The second way PostgreSQL deteriorates is not immediately apparent - it is the infamous table bloat. Getting autovacuum to keep up with the ts table (which stores all the time series) is tricky, and once you’ve ran out of options to tweak, this is probably it - the maximum load the database can handle, even if it may seem relatively calm.

Autovacuum has a lot of knobs, but ultimately they all exist to take advantage of the variability of load in a database, i.e. you can let it get behind during the day and catch up at night when the database is not as busy. It doesn’t really work with time series, which are not variable by nature - if you’re receiving 5 thousand data points per second at noon, you can expect the same rate at 4am. I think the setting that worked best for me were:

1
2
3
4
5
autovacuum_max_workers = 10
autovacuum_naptime = 1s
autovacuum_vacuum_threshold = 2000
autovacuum_vacuum_scale_factor = 0.0
autovacuum_vacuum_cost_delay = 0 # disable cost based

To the best of my undestanding the above setting disables cost-based autovacuum (meaning it doesn’t pause periodically to yield resources to the normal db tasks), makes autovacuum kick in after 2K updates (which happens in no time), and sleeps 1s in between runs, which means it’s running pretty much continuosly.

I was able to sustain a load of ~6K datapoints per second across 6K series - anything higher caused my “database server” (which is a 2010 i7 Thinkpad) autovacuum to get behind.

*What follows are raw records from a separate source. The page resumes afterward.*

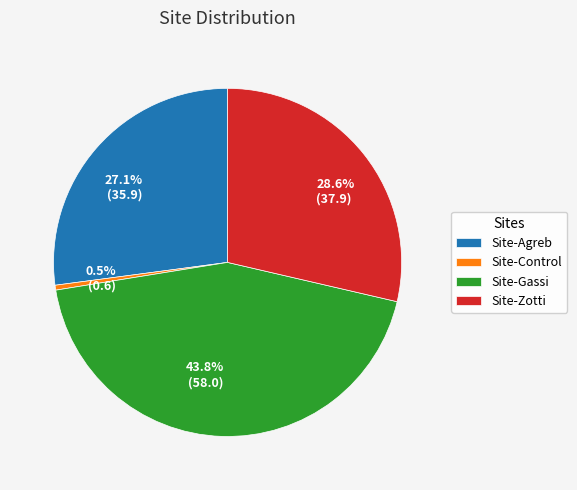

Rank the categories by value from lowest to highest.

Site-Control, Site-Agreb, Site-Zotti, Site-Gassi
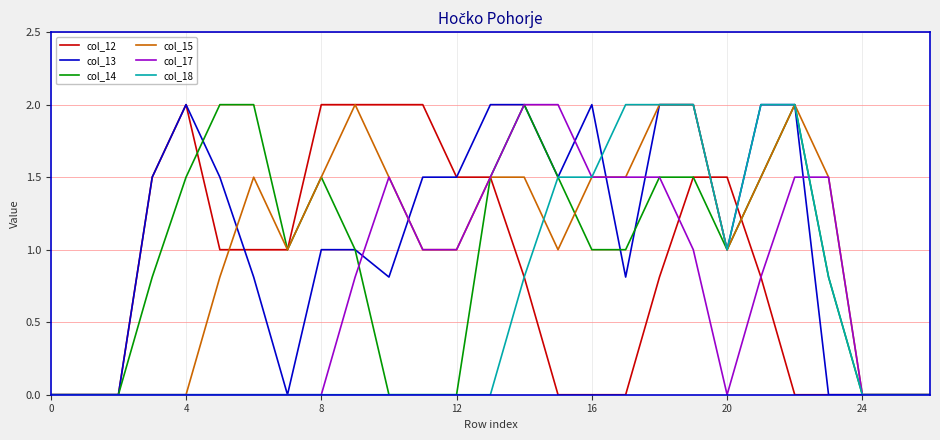

What is the greatest value displayed?

2.0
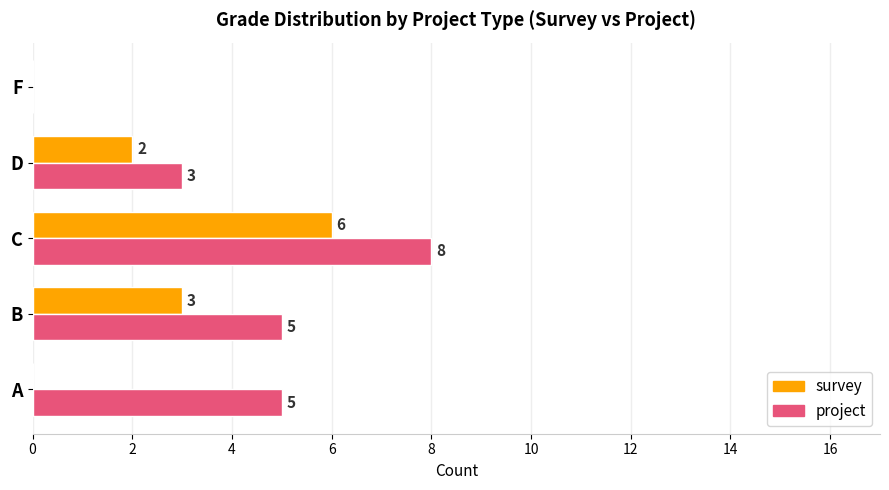

The survey series shows 3 at A. True or false?

False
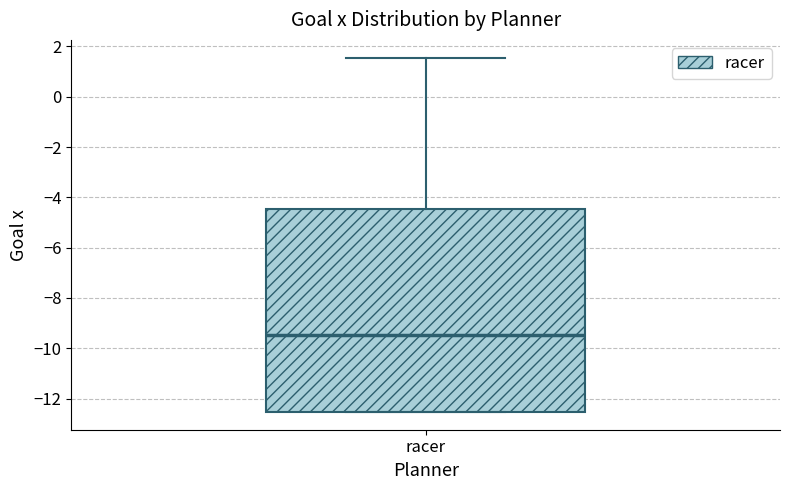

Transcribe this box plot: give where the median line is, the range the box spans, and where the two whiskers end, as read against the y-axis. The values are not printed on the chart, so give them approximately, as read against the axis.

median -9.4, box -12.6 to -4.4, whiskers -12.6 to 1.6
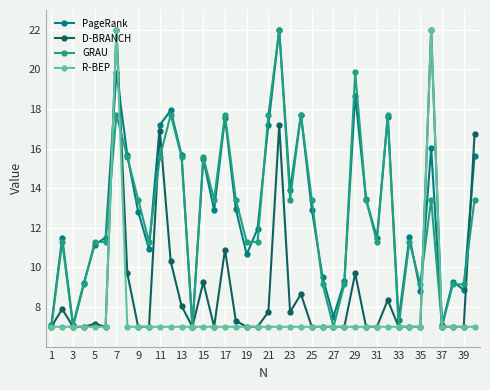

What is the sum of all D-BRANCH values?

361.6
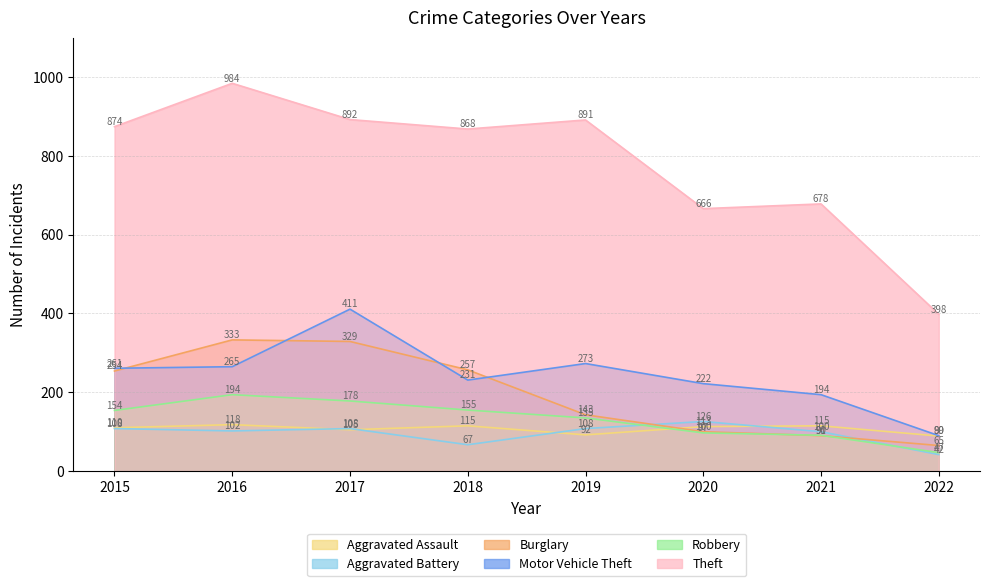

What is the highest value of the Robbery series?

194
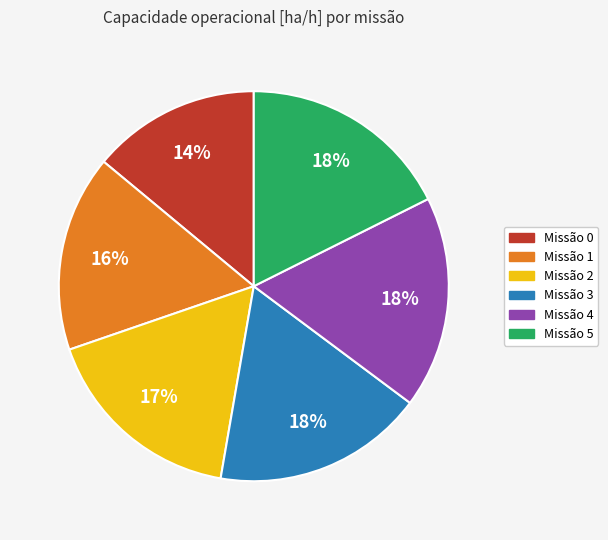

Does any single category account for the majority?

No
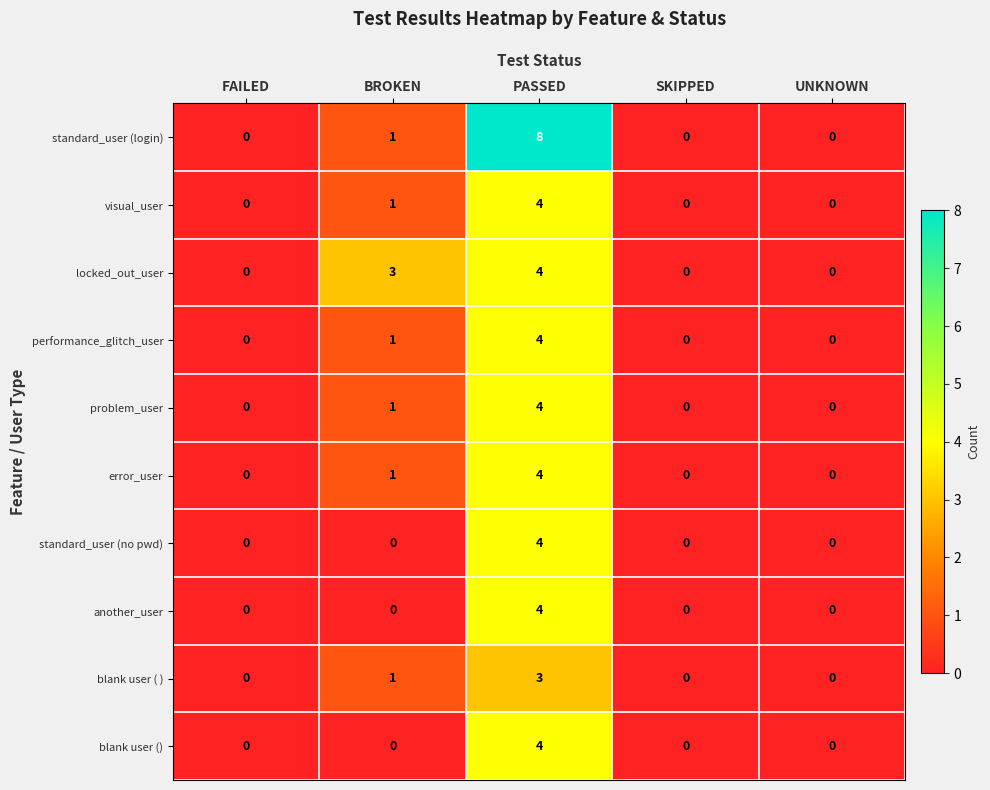

The value of error_user at UNKNOWN is 0. True or false?

True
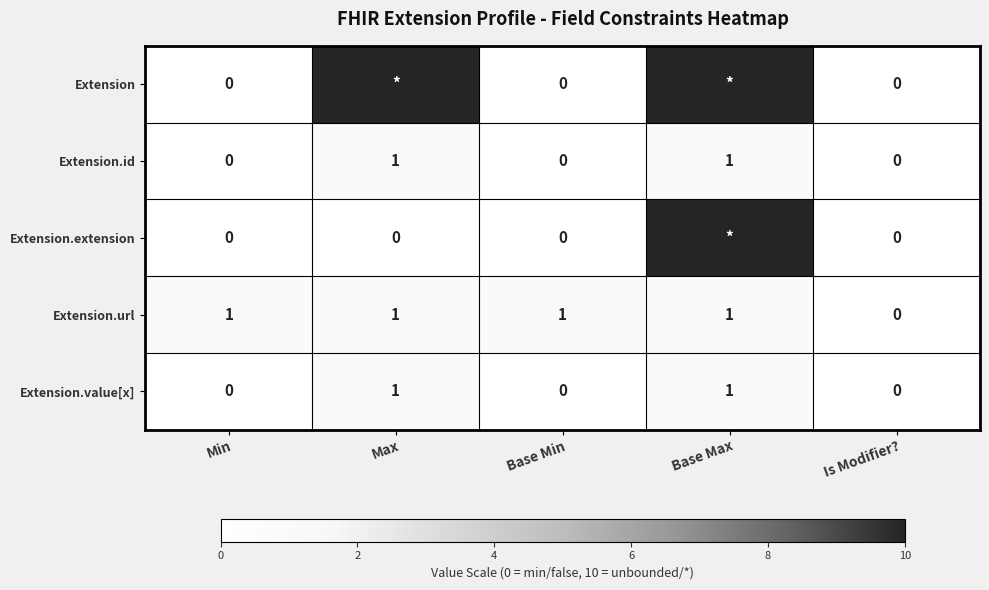

What is the difference between the Extension.value[x] values at Min and Max?

1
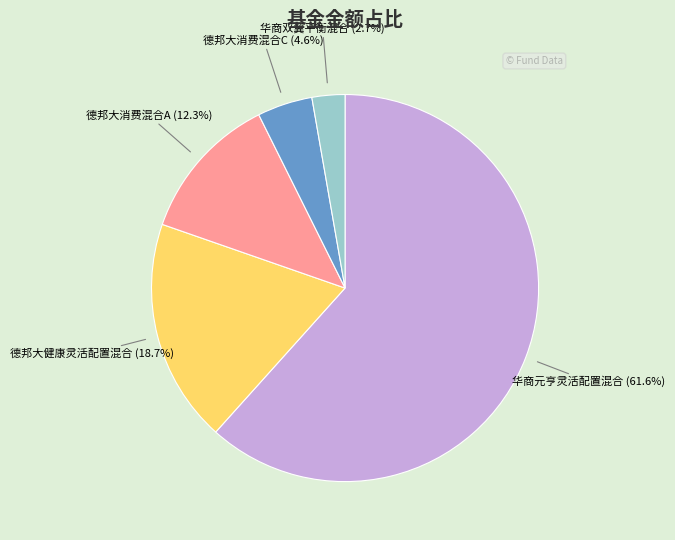

Does any single category account for the majority?

Yes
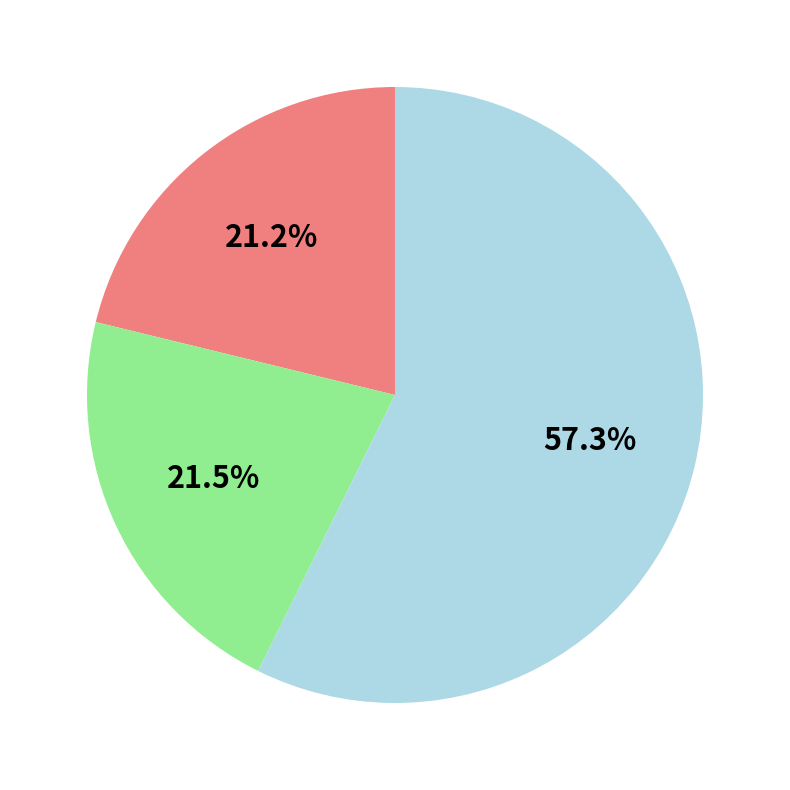

Is there any slice that represents more than half of the pie?

Yes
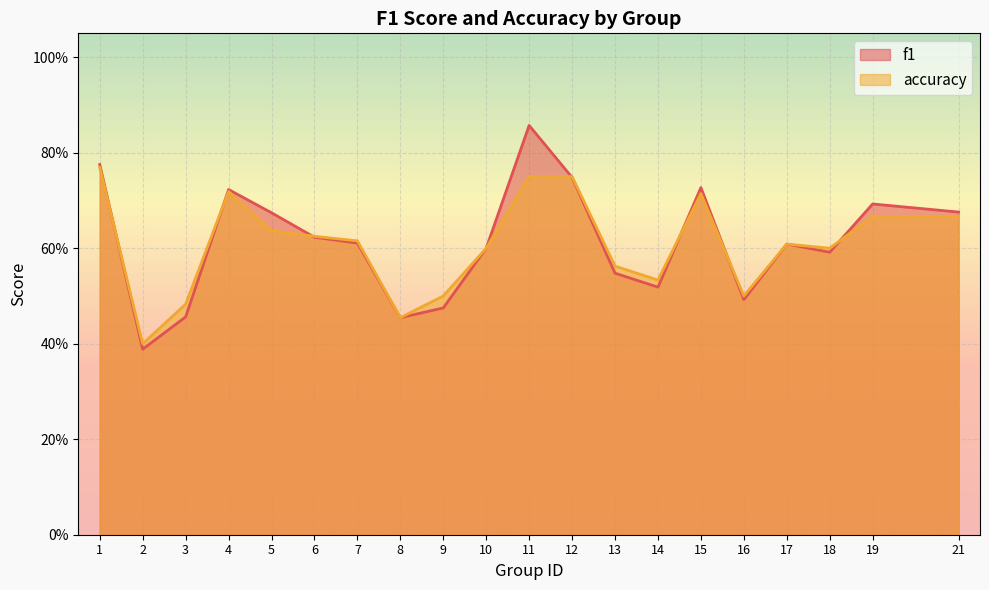

The value of accuracy at 2 is 0.6. True or false?

False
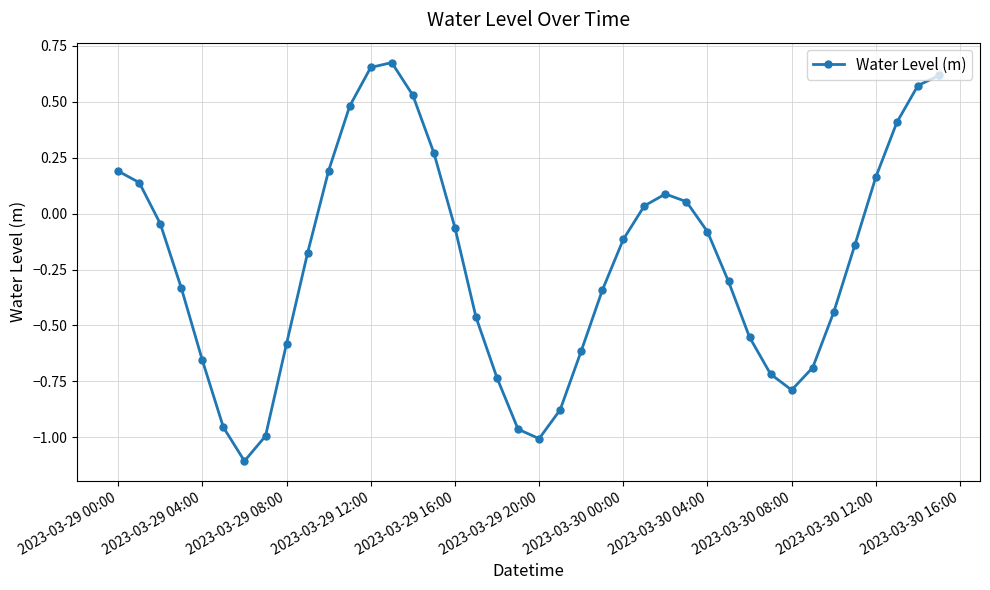

What is the sum of all values?

-8.7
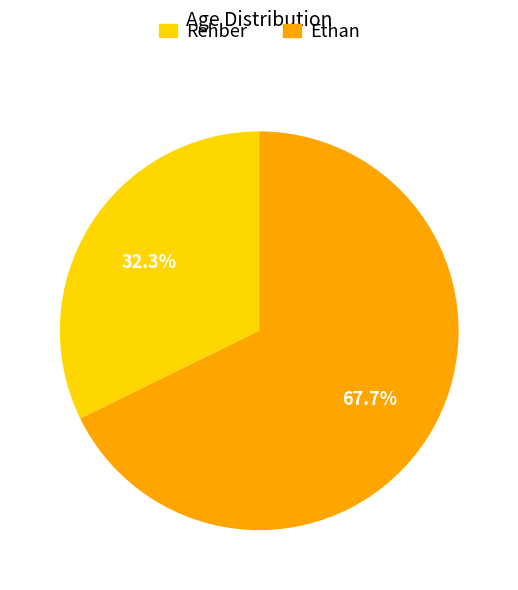

To the nearest percent, what portion does Rehber represent?

32%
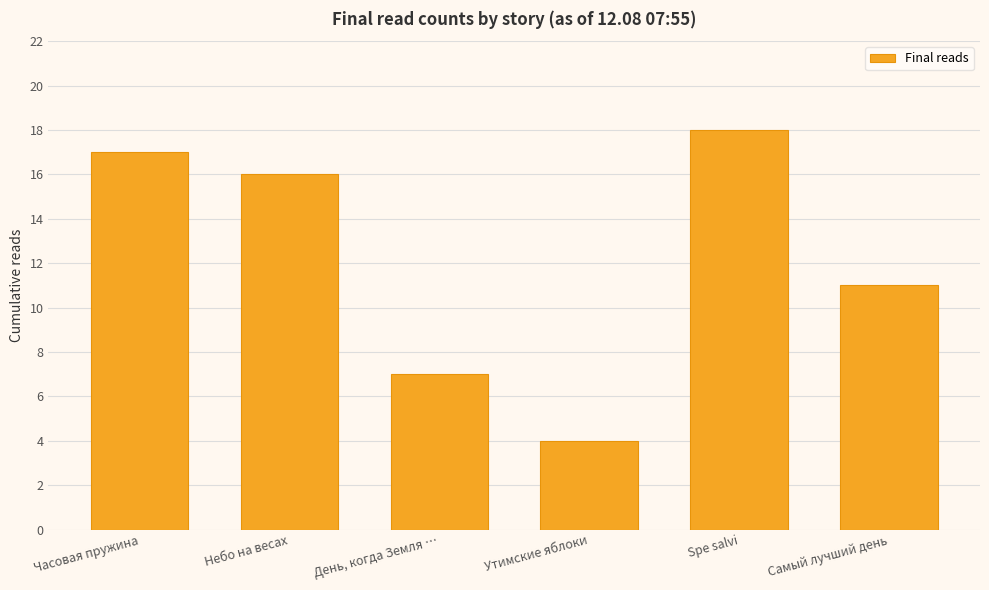

Rank the categories by value from highest to lowest.

Spe salvi, Часовая пружина, Небо на весах, Самый лучший день, День, когда Земля …, Утимские яблоки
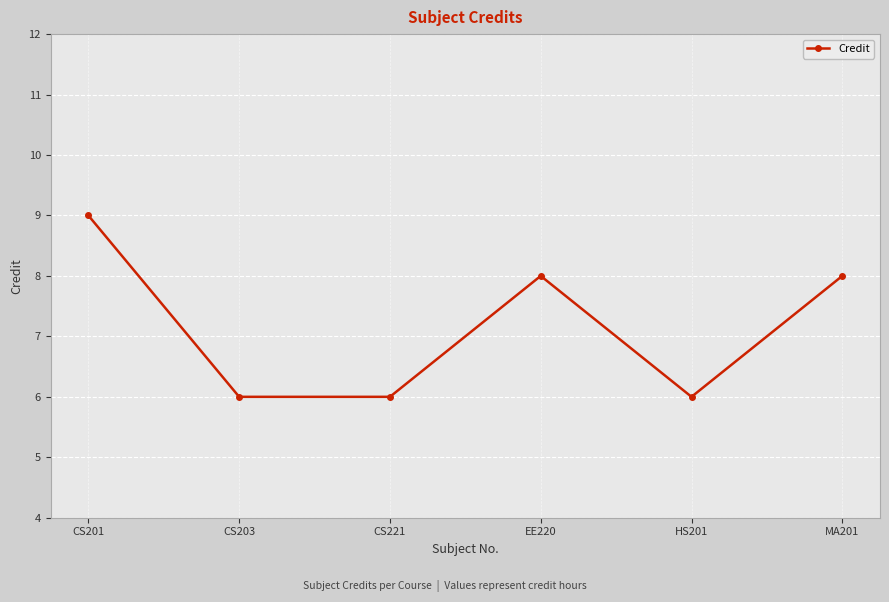

Is this an area chart (filled region under the line)?

No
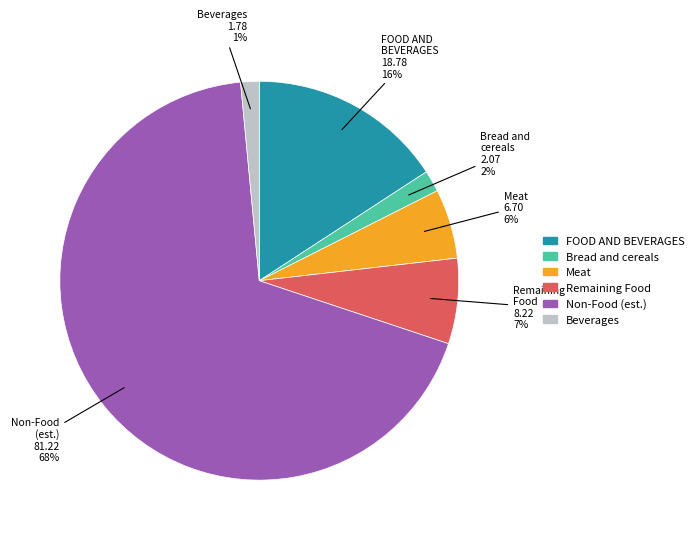

Does any single category account for the majority?

Yes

I also did some testing of how TOAST affects performance. There is no setting for turning TOAST on or off, but it can easily be done in Tgres by changing the number of data points per row. The default is 768 which is about 75% of a page. If you for example double it, then each row becomes larger than a page and TOAST kicks in. TOAST is compressed, which is an advantage, but it is a separate table, which is a disadvantage. In the end it seemed like the database detirorated quicker with TOAST, but it was rather inconclusive.

In the end the key factor, or the weakest link, was the rate of queries per second. I now added a special rate limiting setting feature to Tgres (max-flushes-per-second) which trumps all other settings and will keep your database happy at the expense of Tgres possibly caching a little more points in memory than expected.

I will probably get back to some more load testing in a while, but for now this is it.